Dataset entries
/---

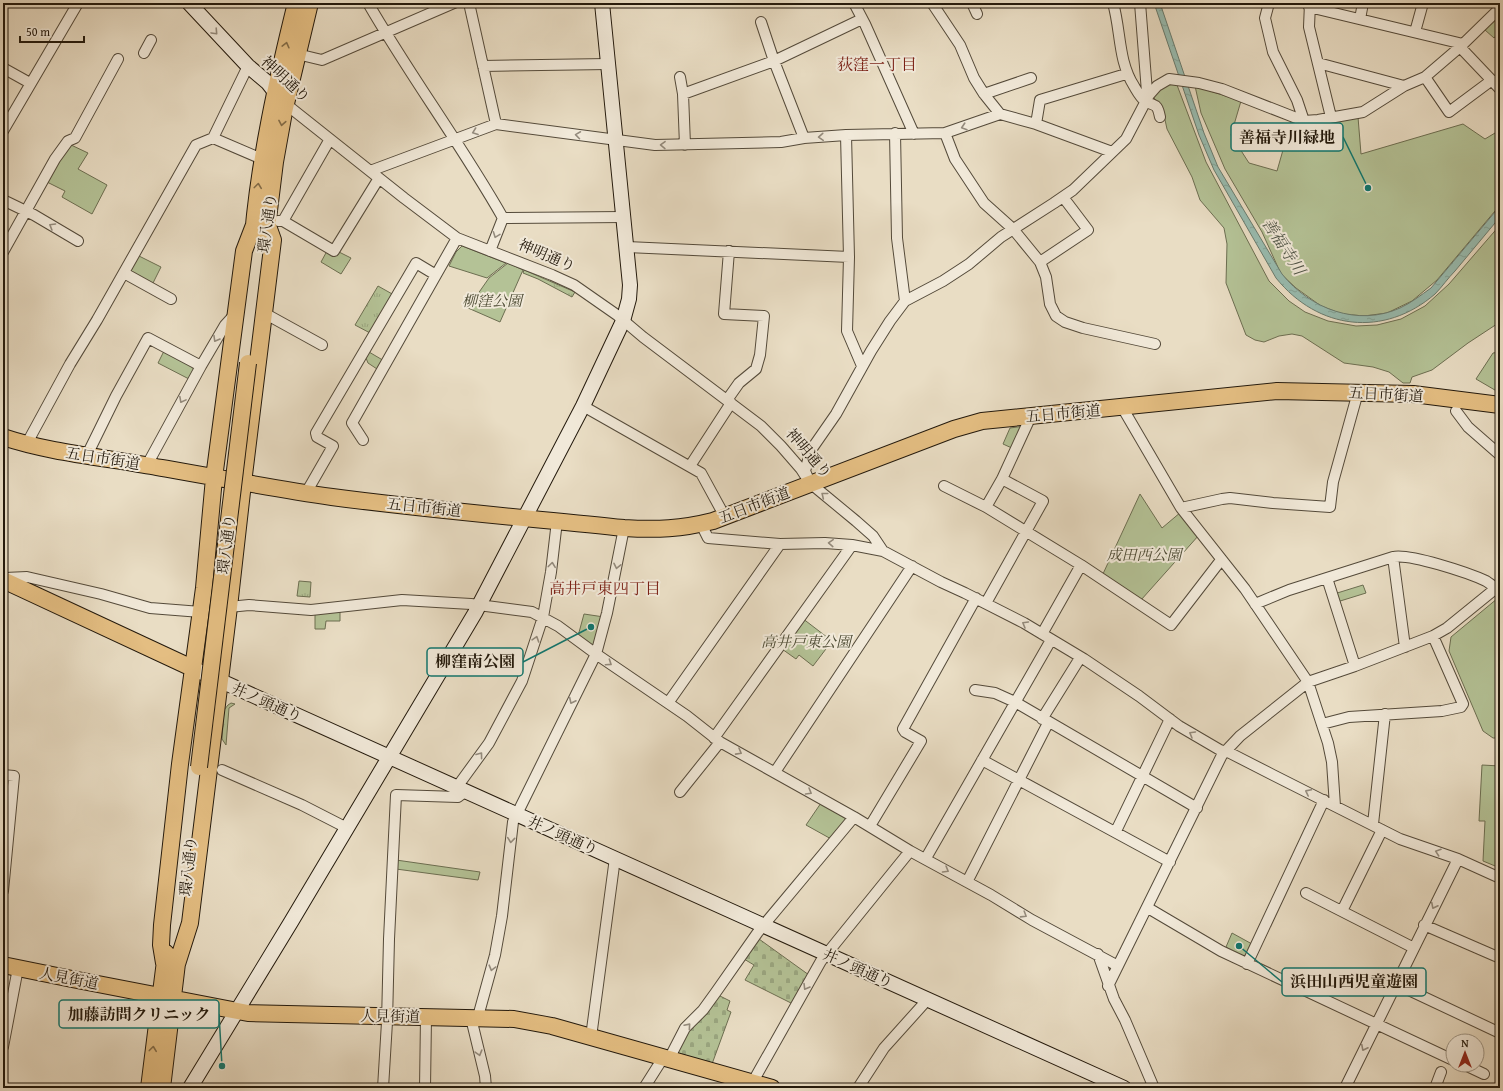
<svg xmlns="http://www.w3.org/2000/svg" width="1503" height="1091" viewBox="0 0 1503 1091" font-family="'Gentium Book Plus','Noto Serif JP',serif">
	<defs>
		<pattern id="grass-tufts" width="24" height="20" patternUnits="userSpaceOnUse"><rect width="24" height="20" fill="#b4c296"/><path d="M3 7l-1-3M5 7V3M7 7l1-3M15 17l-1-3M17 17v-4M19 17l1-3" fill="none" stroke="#9aa680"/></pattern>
		<pattern id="cemetery-stones" width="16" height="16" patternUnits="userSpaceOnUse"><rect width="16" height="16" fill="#b4c296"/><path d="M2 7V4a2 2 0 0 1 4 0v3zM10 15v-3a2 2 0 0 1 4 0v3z" fill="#9aa680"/></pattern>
		<pattern id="water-ripples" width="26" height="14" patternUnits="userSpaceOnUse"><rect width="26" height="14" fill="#98bcb0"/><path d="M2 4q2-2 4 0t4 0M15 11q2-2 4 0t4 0" fill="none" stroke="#83a196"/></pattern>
	</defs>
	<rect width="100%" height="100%" fill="#e9ddc4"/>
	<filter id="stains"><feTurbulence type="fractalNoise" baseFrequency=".005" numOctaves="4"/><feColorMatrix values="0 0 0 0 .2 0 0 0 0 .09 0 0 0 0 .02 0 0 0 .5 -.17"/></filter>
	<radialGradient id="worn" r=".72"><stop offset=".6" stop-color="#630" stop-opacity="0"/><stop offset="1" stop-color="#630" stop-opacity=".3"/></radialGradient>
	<path fill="url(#grass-tufts)" stroke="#6c6e51" d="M524 270 575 292 572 297 538 279 523 273Z
		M378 286 394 295 372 334 355 325Z
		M299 581 311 582 310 597 297 596Z
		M231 703 235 704 229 708 226 745 222 739 224 710 228 705Z"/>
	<path fill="url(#cemetery-stones)" stroke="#6c6e51" d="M759 939 809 975 793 1004 745 980 754 965 744 959Z
		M718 995 730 1001 727 1010 731 1012 712 1064 676 1053 687 1031Z"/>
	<path fill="#b4c296" stroke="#6c6e51" d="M1498 17 1500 19V31L1494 38 1485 30Z
		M1172 83 1177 85 1206 162 1269 281 1289 301 1305 312 1328 321 1356 326 1377 325 1401 319 1425 306 1449 284 1500 225V322L1468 343 1432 370 1412 377 1410 383H1403L1389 372 1373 367 1344 363 1302 336 1292 334 1279 336 1264 342 1255 340 1246 335 1226 283 1227 244 1224 228 1200 200 1192 177 1167 129 1162 106 1153 97 1161 87Z
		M1195 86 1241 101 1231 135 1249 163 1277 171 1291 122 1302 123 1358 117 1361 154 1463 124 1485 139 1500 130V205L1437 280 1412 301 1387 313 1364 316 1342 314 1321 306 1296 288 1281 274 1262 232 1225 169 1201 113Z
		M69 144 88 153 78 169 107 185 92 214 62 197 65 191 47 182Z
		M462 246 506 263 487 278 449 266 456 252Z
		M327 251H337L351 258 341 274 321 262Z
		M139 256 161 267 152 285 132 274 131 269Z
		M508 263 523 270 500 322 468 308 489 278Z
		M164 351 192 367 194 370 189 379 158 363Z
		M369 352 386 362 377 369 368 363 366 358Z
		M1500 352V393L1476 379 1493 353Z
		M1025 426 1014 449 1003 444 1010 428Z
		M1140 494 1162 528 1181 512 1199 535 1141 600 1102 576Z
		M1363 585 1366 593 1337 602 1334 594Z
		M1498 598H1500V738H1493L1483 731 1449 651 1451 637Z
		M340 610V621H326L325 629H315V612Z
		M584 614 604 617 594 648 578 636Z
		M802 618 832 641 813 666 799 655 796 659 782 649Z
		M1482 765 1500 766V868L1483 861 1485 821H1479Z
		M821 803 848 820 833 840 806 825Z
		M396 860 480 872 478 880 396 869Z
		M1232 933 1252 944 1245 959 1226 947Z"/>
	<path fill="url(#water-ripples)" stroke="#697b6e" d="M1154 3H1160L1204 133 1218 167 1282 274C1310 309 1358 327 1400 308 1411 303 1421 295 1431 288L1500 206V217C1485 235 1470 253 1455 271 1448 278 1442 287 1435 294 1384 338 1318 330 1276 278L1214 170 1199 135Z"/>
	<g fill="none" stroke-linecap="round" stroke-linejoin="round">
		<g stroke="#544a3a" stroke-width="12">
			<path id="street" d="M368 3C410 76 461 144 503 218L624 217
				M469 3 496 124
				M854 3 865 24 914 134
				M932 3 960 45 974 78 984 94 1000 114 1036 124 1112 152
				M972 3 977 14
				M1113 3C1121 31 1118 61 1134 86 1137 91 1140 97 1145 101 1155 107 1157 102 1160 117
				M1140 3 1147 92 1149 95
				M1269 3 1265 18 1273 52 1297 100 1304 121
				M1310 3 1309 27 1331 117
				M1309 7 1463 44
				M1360 19 1363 3
				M761 22 774 61 804 138
				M1415 32 1423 3
				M1460 47 1500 89
				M144 53 151 40
				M297 54 322 60 454 3
				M1318 63 1404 86
				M483 66 608 64
				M3 68 30 83
				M680 77 683 94 685 145
				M1425 77 1449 112 1492 80
				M683 94 774 61 862 19
				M984 94 1031 78
				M283 100 292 109 404 198 457 238 552 275 574 285 617 315 643 337 761 426 781 446 801 469 810 483 856 521 873 536 883 551
				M1036 124 1040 100 1126 74
				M3 131 78 3
				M895 133 897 238 905 301
				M945 133 955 159 984 203 1013 229 1040 262 1046 277 1050 304 1056 316 1065 322 1083 328 1155 344
				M846 135 849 257 847 331 862 366
				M213 138 262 159
				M370 171 496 124 655 145 781 142 804 138 846 135 945 133 1000 114
				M3 200 34 215 78 241
				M278 221H283L330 139
				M283 221 334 251 379 178
				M627 247 849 257
				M490 251 503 218
				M3 252 55 159 68 141 75 138 118 59
				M1040 262 1088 230 1063 197
				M124 273 171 299
				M264 313 322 345
				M727 400 739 383 756 369 760 355 764 316 724 314 729 251
				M583 406 701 473 725 517
				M1122 407 1181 508 1245 589 1308 682 1328 743 1332 762 1335 806
				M1456 411 1468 427 1500 455
				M363 440 352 423 457 238
				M26 445 70 364 97 320 196 145 213 138 248 66
				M89 456 90 449 116 396 148 338 201 366
				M147 465 201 366 225 325 235 314
				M690 466 731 403
				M810 483 805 471 811 450 836 414 871 351 890 321 905 301 943 281 969 264 1001 237 1054 203 1073 190 1126 139 1149 95 1157 86 1169 79 1199 83 1222 89 1304 121 1318 120 1363 112 1404 86 1425 77 1460 47 1500 8
				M944 486 986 507 1081 565 1171 625 1221 560
				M306 493 333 446 317 437 316 433 416 263 436 275
				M986 507 1002 479 1031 416
				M1181 508 1222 499 1230 498 1273 503 1330 507 1333 482 1358 392
				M701 524 708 538 780 544 825 543 852 545 883 551 941 582 965 593 1024 623 1084 659 1139 696 1179 726 1220 750 1230 753 1273 775 1400 839 1458 859 1500 878
				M1393 557 1405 647
				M5 578 27 577 101 594 150 608 201 612
				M1327 578 1355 666
				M986 603 1043 501 1002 479
				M1255 604 1289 590 1393 557C1409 553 1469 573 1486 581 1489 583 1493 586 1496 588
				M229 607 249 605 311 610 402 600 471 604 532 612 558 626 596 654 687 716 720 742 854 817 910 851 991 895 1032 920 1118 966
				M1042 634 1081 565
				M975 690 995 693 1015 702 1197 808
				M668 703 780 544
				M1042 719 1080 658
				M1322 724 1349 717 1442 711 1461 707 1463 704 1433 636
				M714 738 852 545
				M982 760 1170 862
				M222 770 302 805 347 828
				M775 772 912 566
				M3 775 14 776 3 891
				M457 787 489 743 522 681 543 617 551 572 557 521
				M680 792 720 742
				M1373 824 1385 714
				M870 826 921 741 905 732 903 729 976 598
				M1116 831 1170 719
				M926 858 1051 640
				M967 882 1048 723
				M1306 893 1414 948
				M1148 908 1221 951 1453 1060
				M1342 911 1382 830
				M1424 925 1500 958
				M1098 954 1114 999 1125 1020 1154 1088
				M1247 964 1324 800
				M1396 984 1500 1033
				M1108 986 1222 755 1240 736 1308 682 1355 666 1433 636 1447 628 1500 585
				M471 1018 485 1076 486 1088
				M479 1018V1013L495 955 502 916 513 822 596 654 607 613 624 528
				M591 1037 615 858
				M3 1047 18 968
				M669 1059 685 1028 703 1010 716 992 758 932 854 817
				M1465 1065 1484 1074
				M752 1087 755 1078 821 961 910 851
				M383 1088 387 1022 389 939 396 795 458 797 466 791
				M425 1088 426 1017
				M644 1088 663 1058
				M858 1088 884 1048 928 999
				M1345 1088 1458 859
				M1435 1088 1441 1072"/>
		</g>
		<g stroke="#23190c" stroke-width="16">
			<path id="secondary" d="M189 3 248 66 268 83 275 92
				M192 668 1124 1088
				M190 1088 291 922 475 613 583 406 623 321 629 299 630 285 602 3"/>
		</g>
		<g stroke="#23190c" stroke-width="18">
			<path id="primary" d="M253 235C260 156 277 80 296 3
				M266 235 275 162 284 112 310 3
				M3 437C51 453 102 457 151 466 212 477 272 488 332 497 429 510 527 518 624 528 657 530 681 529 713 521L954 429 982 421 1277 391 1413 394 1500 405
				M3 580 192 668
				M164 963 161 945 162 925 180 764 204 588 214 478 244 251 254 225
				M177 964 190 923 229 607 243 483 273 240 268 226
				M3 965 72 979 248 1013 514 1019 552 1026 772 1088
				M149 1088 166 953
				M162 1088 178 955"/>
		</g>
		<use href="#street" stroke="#f1e9d9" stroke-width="10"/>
		<use href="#secondary" stroke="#f1e9d9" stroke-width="14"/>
		<use href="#primary" stroke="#e4be82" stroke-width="16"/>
		<g stroke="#23190c" stroke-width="18" stroke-linecap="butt">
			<path id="primary-bridge" d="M199 767 248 363"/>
		</g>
		<use href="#primary-bridge" stroke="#e4be82" stroke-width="16"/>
	</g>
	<defs><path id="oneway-chevron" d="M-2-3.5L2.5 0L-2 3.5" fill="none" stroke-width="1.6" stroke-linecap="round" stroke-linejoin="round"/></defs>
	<g stroke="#948b7d">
		<use href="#oneway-chevron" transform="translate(215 32) rotate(47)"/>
		<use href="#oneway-chevron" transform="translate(964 127) rotate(162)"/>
		<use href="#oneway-chevron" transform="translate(475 132) rotate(160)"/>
		<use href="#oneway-chevron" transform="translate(578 135) rotate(-172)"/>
		<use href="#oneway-chevron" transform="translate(821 137) rotate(176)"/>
		<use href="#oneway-chevron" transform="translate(663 145) rotate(-179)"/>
		<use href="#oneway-chevron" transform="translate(52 226) rotate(-149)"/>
		<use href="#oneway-chevron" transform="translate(496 235) rotate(111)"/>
		<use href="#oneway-chevron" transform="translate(216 339) rotate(120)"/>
		<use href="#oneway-chevron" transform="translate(182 400) rotate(118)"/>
		<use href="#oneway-chevron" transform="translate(824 495) rotate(-141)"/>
		<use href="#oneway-chevron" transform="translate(831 543) rotate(-177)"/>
		<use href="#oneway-chevron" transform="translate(552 565) rotate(-83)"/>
		<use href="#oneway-chevron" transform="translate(617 566) rotate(102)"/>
		<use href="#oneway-chevron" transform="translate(1025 624) rotate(-150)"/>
		<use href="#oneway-chevron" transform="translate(536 639) rotate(-72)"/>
		<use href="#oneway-chevron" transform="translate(609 663) rotate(34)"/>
		<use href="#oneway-chevron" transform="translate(572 701) rotate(116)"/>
		<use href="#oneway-chevron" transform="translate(1192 734) rotate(-150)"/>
		<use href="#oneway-chevron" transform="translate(739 752) rotate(29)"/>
		<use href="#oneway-chevron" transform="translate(480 755) rotate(-53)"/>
		<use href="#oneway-chevron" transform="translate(809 792) rotate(30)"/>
		<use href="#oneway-chevron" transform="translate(1308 792) rotate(-153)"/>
		<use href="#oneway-chevron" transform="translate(511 840) rotate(96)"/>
		<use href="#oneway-chevron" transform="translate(1438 852) rotate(-161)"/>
		<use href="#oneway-chevron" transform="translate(946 870) rotate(30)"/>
		<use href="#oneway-chevron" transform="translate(1434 906) rotate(117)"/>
		<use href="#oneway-chevron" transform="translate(1024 915) rotate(32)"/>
		<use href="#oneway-chevron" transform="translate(492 968) rotate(105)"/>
		<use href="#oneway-chevron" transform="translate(806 987) rotate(121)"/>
		<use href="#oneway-chevron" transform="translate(688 1026) rotate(-49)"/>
		<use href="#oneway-chevron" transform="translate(1364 1048) rotate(117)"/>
		<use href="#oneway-chevron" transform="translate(479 1053) rotate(74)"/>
	</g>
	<g stroke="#846c47">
		<use href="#oneway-chevron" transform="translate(286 45) rotate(-76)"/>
		<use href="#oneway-chevron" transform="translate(282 123) rotate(100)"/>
		<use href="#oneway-chevron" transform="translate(258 186) rotate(-83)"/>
		<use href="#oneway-chevron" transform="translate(153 1049) rotate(-83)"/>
	</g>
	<g text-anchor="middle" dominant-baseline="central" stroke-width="4" stroke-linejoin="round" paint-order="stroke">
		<g font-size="15" fill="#23190c" stroke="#f1e9d9">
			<text transform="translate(286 79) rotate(43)">神明通り</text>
			<text transform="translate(267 223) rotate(-82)">環八通り</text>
			<text transform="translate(547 255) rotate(23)">神明通り</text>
			<text transform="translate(1386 394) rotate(3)">五日市街道</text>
			<text transform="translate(1063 413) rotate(-5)">五日市街道</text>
			<text transform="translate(809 453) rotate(49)">神明通り</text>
			<text transform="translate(103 458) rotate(9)">五日市街道</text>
			<text transform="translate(754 505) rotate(-21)">五日市街道</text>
			<text transform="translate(424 507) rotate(6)">五日市街道</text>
			<text transform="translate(226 544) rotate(-83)">環八通り</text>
			<text transform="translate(267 702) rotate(24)">井ノ頭通り</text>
			<text transform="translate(563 835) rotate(24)">井ノ頭通り</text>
			<text transform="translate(188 866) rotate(-84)">環八通り</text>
			<text transform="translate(858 968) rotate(24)">井ノ頭通り</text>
			<text transform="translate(69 978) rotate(11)">人見街道</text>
			<text transform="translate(390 1016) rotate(1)">人見街道</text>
		</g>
		<g font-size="15" font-style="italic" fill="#4e4c35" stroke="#f1e9d9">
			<text x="492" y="300">柳窪公園</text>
			<text x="1144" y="554">成田西公園</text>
			<text x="806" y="641">高井戸東公園</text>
		</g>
		<g font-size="16" fill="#7a1f14" stroke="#f1e9d9">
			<text x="877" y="64">荻窪一丁目</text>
			<text x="605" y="588">高井戸東四丁目</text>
		</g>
		<g font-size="16" font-style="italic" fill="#4c5245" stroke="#f1e9d9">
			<text transform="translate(1284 246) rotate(57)">善福寺川</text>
		</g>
	</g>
	<path fill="none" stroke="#0f766e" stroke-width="1.5" d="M1368 188L1343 137M591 627L523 662M1239 946L1282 982M222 1066L219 1014"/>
	<g fill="#0f766e" stroke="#f1e9d9" stroke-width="1.5">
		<circle cx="1368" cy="188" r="4"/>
		<circle cx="591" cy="627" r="4"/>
		<circle cx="1239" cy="946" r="4"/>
		<circle cx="222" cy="1066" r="4"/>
	</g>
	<g fill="#f1e9d9" stroke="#0f766e" stroke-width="1.5">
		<rect x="1231" y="123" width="112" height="28" rx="4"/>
		<rect x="427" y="648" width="96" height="28" rx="4"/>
		<rect x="1282" y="968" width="144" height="28" rx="4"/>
		<rect x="59" y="1000" width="160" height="28" rx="4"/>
	</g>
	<g font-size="16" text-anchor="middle" font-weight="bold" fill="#23190c">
		<text x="1287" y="143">善福寺川緑地</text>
		<text x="475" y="667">柳窪南公園</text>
		<text x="1354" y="987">浜田山西児童遊園</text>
		<text x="139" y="1020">加藤訪問クリニック</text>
	</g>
	<rect width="1503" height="1091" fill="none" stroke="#e9ddc4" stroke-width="16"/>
	<rect x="4" y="4" width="1495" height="1083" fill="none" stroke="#23190c" stroke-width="2"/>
	<rect x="8" y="8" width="1487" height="1075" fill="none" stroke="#23190c"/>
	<g transform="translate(1465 1053)"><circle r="19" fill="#f1e9d9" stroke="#9f9687"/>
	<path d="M0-3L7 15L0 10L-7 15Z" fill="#8f2418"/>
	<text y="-6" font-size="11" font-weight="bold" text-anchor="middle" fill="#23190c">N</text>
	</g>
	<path d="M20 36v6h64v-6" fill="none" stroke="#23190c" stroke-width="2"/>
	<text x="26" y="36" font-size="12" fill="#23190c" stroke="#f1e9d9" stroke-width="3" paint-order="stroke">50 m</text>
	<rect width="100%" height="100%" filter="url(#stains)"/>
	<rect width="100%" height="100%" fill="url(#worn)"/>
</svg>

\---

Exercise: Locate the word "worn" in the records above, and return each line that has it.

Your response:
	<radialGradient id="worn" r=".72"><stop offset=".6" stop-color="#630" stop-opacity="0"/><stop offset="1" stop-color="#630" stop-opacity=".3"/></radialGradient>
	<rect width="100%" height="100%" fill="url(#worn)"/>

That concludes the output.